I found this article to be unnecessarily complex. Can banks and lending institutions create money out of thin air? Contrary to the title of this article, in the US the answer is yes. Money is created by the "stroke of a pen" on the ledgers of accredited/regulated banks in the US banking system. In fact, that's primarily where "money" is created, and not on printing presses at Federal mint buildings.
This is incorrect. The title of the article does not contradict this statement. The title does not claim that money is not created, it states that banks need no magic powers to create money. Can you see the difference? If you actually read the article, you will find that it agrees with your statement.
This article insinuates that money is not created out of thin air under the assumption that the thing being created is an IOU and therefore not money.
Duck typing, however, begs to differ, and the "fractional" part of "fractional reserve" is in practice quite small compared to the value that banks keep up in the air. The entire system as well runs on the basis of Statistical multiplexing.
Assume for a moment $100 dollars was printed. Ever. 100 people want a loan of 1 dollar, and various banks deem these people trustworthy enough to go ahead with it. Everyone else in the world has deposited %'s of a cent, which are Federally Insured. Meaning that regardless of bank runs, the taxpayer of the United States takes on an onus to make sure any FDIC insured institution's deposits are covered and returned in the event of a bank folding. However, let's say our banks all had all 100 of their granted $1 loans withdrawn, Just before everyone else decided they wanted their money back. $200 worth of real monetary payout obligation just popped up out of nowhere, and there's only $100 of cold hard cash in existence.
Ruh ro, Raggy.
This is the Fairy Dust. If you hold the banking system upside down, and drain it of ALL the combined value of all deposits, then line that up with what everyone should have, somebody is going home disappointed. Finance in general works though, because by and large, people don't want to deal with the hassle of looking after all that cash. All the accounting, and remembering safe combinations, the risk of presenting too tempting a target for N'er-do-wells, and the constant being pestered by friends and family for money! Ack! No one has time for that!

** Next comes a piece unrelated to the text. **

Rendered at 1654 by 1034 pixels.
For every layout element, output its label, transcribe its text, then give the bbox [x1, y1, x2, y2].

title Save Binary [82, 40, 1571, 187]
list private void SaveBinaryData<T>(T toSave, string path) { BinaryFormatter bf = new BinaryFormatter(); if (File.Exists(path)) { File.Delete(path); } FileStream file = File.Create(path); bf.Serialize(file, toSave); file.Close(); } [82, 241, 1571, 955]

So they delegate it to banks. Banks then amongst themselves tend to be able to service everyone's immediate needs, statistically speaking, up to a point. What happens at that point is where the controversy exists because even "blessed" banks capable of printing money will find that their money they just spent so much time printing is only good in as much as people are willing to have faith in it that it is worth something and will be honored by everyone around them tomorrow. This is the Fairy Dust. The Long Con. The great lie, the Circular Reasoning at the core of Finance.
"Here, have some money. I made it today. You can probably do X with it."
"What about tomorrow? Or if you make more money? Or if you do something stupid?"
"Stop asking questions like that and go buy some bread."
Arguing that it isn't the commercial bank "creating" money when the money creation process is essentially managed via an indirection mechanism is a bit disingenuous, and just reiterating how the money creation process is still essentially arbitrary, and performed via indirection doesn't do anything to remedy
A) A growing crisis of faith with the entire edifice's seeming inability to favorably create positive results across the board.
B) the fact people see a spigot and tend to grab on to the easiest solution in their minds of just turning it on and adding more without realizing that the thing coming out of the spigot doesn't really matter, what really matters is the trust between people to make good on their promises which is what Fiat currency is meant to be a symbolic representation of in the first place.
C) The very real challenge that it may just be that there is a fyndamentally structural problem with transaction activity overall that results in accumulation of capital in a handful of places due to misalignment of priorities with regard to keeping money changing hands.
Label Start
No trust->no room for doing good business.
No good business->nothing gets done, or gets done so poorly that the outputs cannot be sustained without a disproportionate investment of input.
Nothing gets done well->people get pissy, and lose trust.
Goto Start.
Finance is faith. Mammon writ large. If we try to underpin society on finance alone instead of a commitment that the outcome of us (as a society) being alive should be the creation of a better world for us all having been here, the entire house of cards falls apart.
> This article insinuates that money is not created out of thin air under the assumption that the thing being created is an IOU and therefore not money.
This is patently false. If you actually read the article, it says very clearly (multiple times) that the IOUs created by banks are money.